▶ TEXT EXCERPT
▽
If you care much about film and its future; about what can be done to bring to imagined life a still-living, quite powerful and frightening ex-head-of-state, who remains about as private a personage as you're likely to encounter; and about how riveting visuals can hold you fast, even while events and people you don't fully understand are flashing by at breakneck speed -- then line up Friday to experience IL DIVO.
As all of the above is happening, you are likely to cling, as the film itself does, to writer/director Paolo Sorrentino's ace-in-the-hole: his leading character Giulio Andreotti, an Italian politician whose career has spanned a half-century and who has been accused, tried and convicted of everything from murder to conspiracy and has yet to serve a day in prison. In fact, the fellow is now serving as a "Senator for Life." As played by the award-winning actor Toni Servillo (unrecogniziable here from his role in Gomorrah), Andreotti is the eye of the hurricane. Unnervingly quiet while all about him are rushing, screaming (or dancing the frug), he maintains his calm and keeps his own counsel. Already enormously decorated (for this and other roles), Servillo deserves every award in the book for his look-alike/bone-deep recreation of Andreotti. (The real Giulio is shown below, left; Servillo's version appears at right.)
△
▶ DATA SECTION
▽
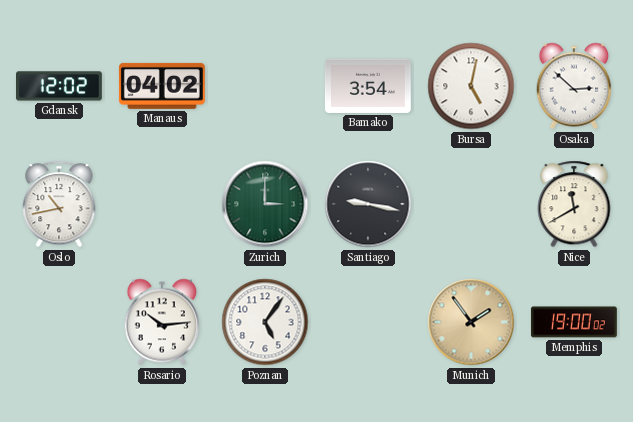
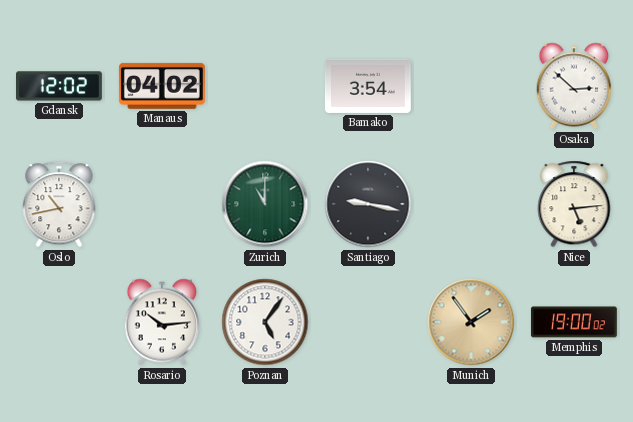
Bursa: 5:02 -> none
Zurich: 3:00 -> 11:00
Nice: 11:40 -> 5:14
△
▶ REQUIRED TASK
Write the next part of the Il Divo review above, starting right after its final sentence.

▶ RESPONSE
Sorrentino's film opens this Friday, April 24, in New York City at the Lincoln Plaza Cinemas and at Landmark's Sunshine Cinema. I presume some sort of limited-release, national-rollout will follow soon. It had better or expect a film-fan mutiny.
While chatting with the two women prior to the interview, I learned that Sorrentino has actually shown his film, at a private screening, to its leading character "Senator for Life" Giulio Andreotti, and that Andreotti had not -- surprise! -- been pleased. In fact he threatened to walk out, but then stayed for the entire film (How could he leave? Il Divo's too riveting!) while particularly hating and complaining about the scene in which his character "confesses" -- which is one of the many smart and richly imagined pieces in this fascinating puzzle of a movie.
TrustMovies: It seems to me that your film is a character study more than anything else -- about a man whom we cannot know completely because he is so closed. But you get into him by imagining what is going on.
Paolo Sorrentino: One of the things most important in the film is this study of the character because I was very curious, very intrigued, by his character because he was so mysterious and so hard to understand. When it is so hard to understand a person, you study about what you can. So I finished with what I could study and then I invented something which I felt was reliable… about him.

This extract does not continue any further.